The Two Destinies - Page 71/201

"Remember, sir, that I had lost both father and mother. I had no friends. I was alone in the world, without a creature near to comfort or advise me. And please to bear in mind that I have a temper which feels even the smallest slights and injuries very keenly. Do you wonder at what I had it in my thoughts to do that evening on the bridge?

"Mind this: I believe I should never have attempted to destroy myself if I could only have burst out crying. No tears came to me. A dull, stunned feeling took hold like a vise on my head and on my heart. I walked straight to the river. I said to myself, quite calmly, as I went along, 'There is the end of it, and the sooner the better.'

"What happened after that, you know as well as I do. I may get on to the next morning--the morning when I so ungratefully left you at the inn by the river-side.

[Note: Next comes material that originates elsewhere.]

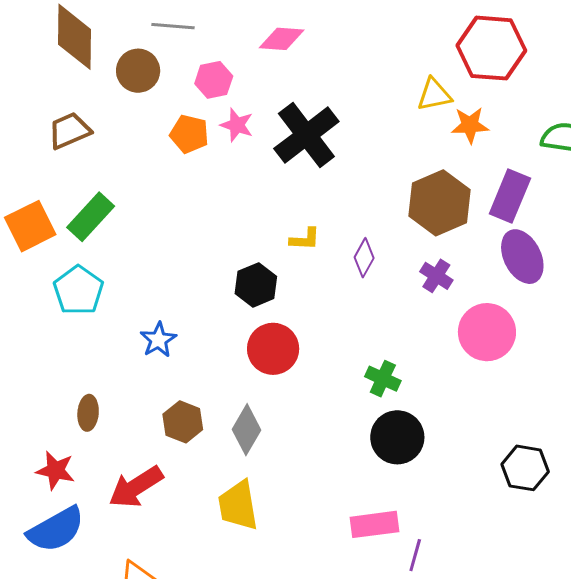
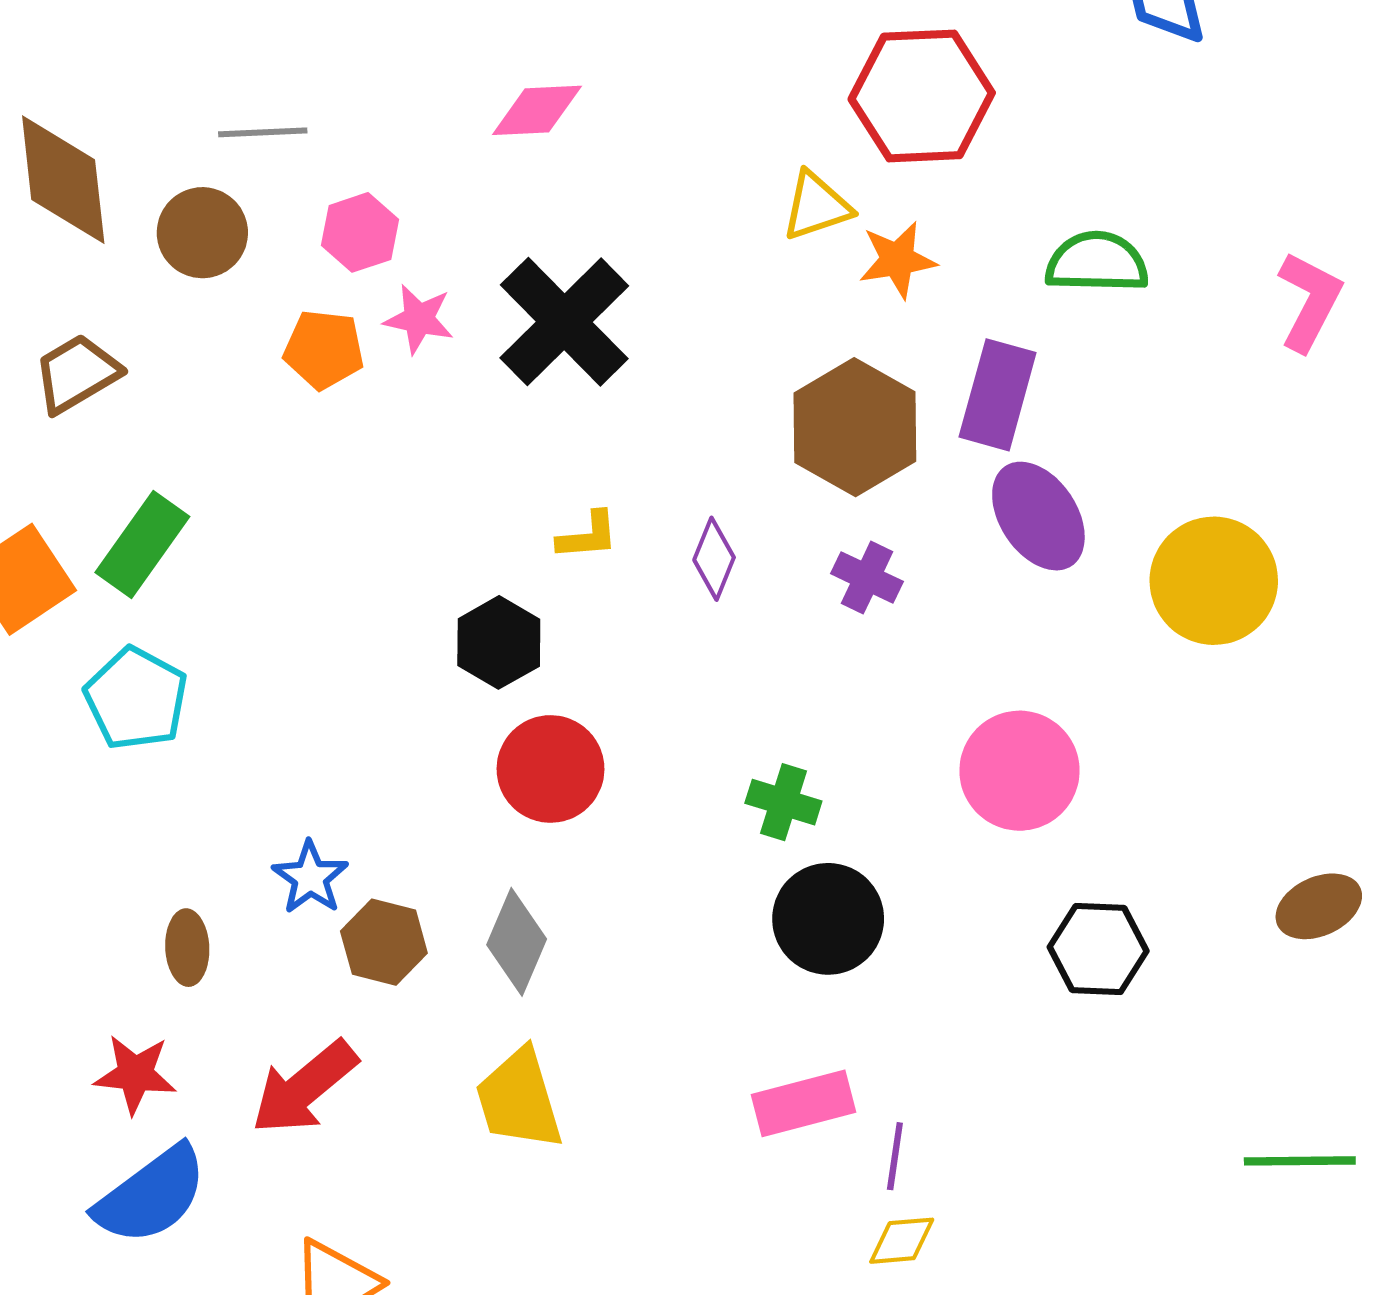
pink diamond: (282, 39) -> (537, 110), moved
pink circle: (487, 332) -> (1020, 771), moved
blue star: (158, 340) -> (310, 878), moved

"I had but one reason, sir, for going away by the first conveyance that I could find to take me, and this was the fear that Van Brandt might discover me if I remained in Perthshire. The letter that he had left on the table was full of expressions of love and remorse, to say nothing of excuses for his infamous behavior to me. He declared that he had been entrapped into a private marriage with a profligate woman when he was little more than a lad. They had long since separated by common consent. When he first courted me, he had every reason to believe that she was dead. How he had been deceived in this particular, and how she had discovered that he had married me, he had yet to find out. Knowing her furious temper, he had gone away with her, as the one means of preventing an application to the justices and a scandal in the neighborhood. In a day or two he would purchase his release from her by an addition to the allowance which she had already received from him: he would return to me and take me abroad, out of the way of further annoyance. I was his wife in the sight of Heaven; I was the only woman he had ever loved; and so on, and so on.

"Do you now see, sir, the risk that I ran of his discovering me if I remained in your neighborhood? The bare thought of it made my flesh creep. I was determined never again to see the man who had so cruelly deceived me. I am in the same mind still--with this difference, that I might consent to see him, if I could be positively assured first of the death of his wife. That is not likely to happen. Let me get on with my letter, and tell you what I did on my arrival in Edinburgh.